I’m passing the info dictionary to the compute_actions_from_input_dict… but It is getting stripped out of the dictionary because its not accessed in either the model or the post-processing.

My current workaround is to not use the trajectory view API and override compute_actions() with _use_trajectory_view_api=False (which in version 1.2.0 this throws another error about model.num_framestack which I can’t work out, so i ended up reverting to 1.1.0)

Is there something I am doing wrong?

I’ve included my custom compute function (up to the point where ‘infos’ is accessed)

@override(Policy)
    def compute_actions_from_input_dict(self, input_dict, explore=None, timestep=None, episodes=None, **kwargs):

        if not self.config['env_config'].get('invalid_action_masking', False):
            raise RuntimeError('invalid_action_masking must be set to True in env_config to use this mixin')

        explore = explore if explore is not None else self.config["explore"]
        timestep = timestep if timestep is not None else self.global_timestep

        with torch.no_grad():
            # Pass lazy (torch) tensor dict to Model as `input_dict`.
            input_dict = self._lazy_tensor_dict(input_dict)
            # Pack internal state inputs into (separate) list.
            state_batches = [
                input_dict[k] for k in input_dict.keys() if "state_in" in k[:8]
            ]
            # Calculate RNN sequence lengths.
            seq_lens = np.array([1] * len(input_dict["obs"])) \
                if state_batches else None

            # Call the exploration before_compute_actions hook.
            self.exploration.before_compute_actions(
                explore=explore, timestep=timestep)

            dist_inputs, state_out = self.model(input_dict, state_batches,
                                                seq_lens)
            # Extract the tree from the info batch
            valid_action_trees = []
            infos = input_dict[SampleBatch.INFOS]
            for info in infos:
                if not isinstance(info, torch.Tensor) and 'valid_action_tree' in info:
                    valid_action_trees.append(info['valid_action_tree'])
                else:
                    valid_action_trees.append({0: {0: {0: [0]}}})

Hey @Bam4d . Thanks for filing this.
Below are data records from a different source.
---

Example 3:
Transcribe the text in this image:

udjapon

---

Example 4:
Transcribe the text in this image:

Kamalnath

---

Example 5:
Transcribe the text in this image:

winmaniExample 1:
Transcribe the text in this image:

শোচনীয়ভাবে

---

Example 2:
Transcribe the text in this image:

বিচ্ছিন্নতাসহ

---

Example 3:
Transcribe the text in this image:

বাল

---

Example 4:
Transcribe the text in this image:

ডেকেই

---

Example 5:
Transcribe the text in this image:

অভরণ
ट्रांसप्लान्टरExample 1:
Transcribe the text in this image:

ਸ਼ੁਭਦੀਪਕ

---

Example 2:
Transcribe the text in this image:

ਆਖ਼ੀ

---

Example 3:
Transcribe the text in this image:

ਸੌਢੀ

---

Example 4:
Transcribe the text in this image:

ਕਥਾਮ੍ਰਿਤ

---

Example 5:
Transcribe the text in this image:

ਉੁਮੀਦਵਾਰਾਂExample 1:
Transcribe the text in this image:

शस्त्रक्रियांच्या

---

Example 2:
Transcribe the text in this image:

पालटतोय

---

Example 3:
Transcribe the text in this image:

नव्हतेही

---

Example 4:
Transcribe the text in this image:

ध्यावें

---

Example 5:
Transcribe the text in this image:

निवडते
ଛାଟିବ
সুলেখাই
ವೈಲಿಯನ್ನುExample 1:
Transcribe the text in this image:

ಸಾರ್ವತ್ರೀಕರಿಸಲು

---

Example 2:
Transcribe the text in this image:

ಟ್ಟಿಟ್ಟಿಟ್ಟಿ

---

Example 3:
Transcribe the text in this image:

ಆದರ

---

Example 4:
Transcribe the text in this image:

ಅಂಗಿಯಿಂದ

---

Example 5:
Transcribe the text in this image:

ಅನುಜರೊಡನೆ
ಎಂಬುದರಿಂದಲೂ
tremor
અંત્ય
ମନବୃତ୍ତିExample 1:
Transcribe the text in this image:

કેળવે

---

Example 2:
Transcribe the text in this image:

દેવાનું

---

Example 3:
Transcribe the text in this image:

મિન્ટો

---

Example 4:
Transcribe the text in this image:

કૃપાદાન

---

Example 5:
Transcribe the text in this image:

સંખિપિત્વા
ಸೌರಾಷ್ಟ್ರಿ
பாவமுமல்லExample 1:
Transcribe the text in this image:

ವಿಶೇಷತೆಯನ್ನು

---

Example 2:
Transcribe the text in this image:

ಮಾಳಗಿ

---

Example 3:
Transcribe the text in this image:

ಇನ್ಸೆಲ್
I can reproduce the error.
Taking a look right now …

1 Like

Here is the issue and the PR for the fix:

Issue: [RLlib] `Policy.compute_actions_from_input_dict` does not properly track accessed fields for the Policy's view-requirements. · Issue #14385 · ray-project/ray · GitHub
PR: [RLlib] Issue 14385: `Policy.compute_actions_from_input_dict` does not properly track accessed fields for Policy's view requirements. by sven1977 · Pull Request #14386 · ray-project/ray · GitHub

1 Like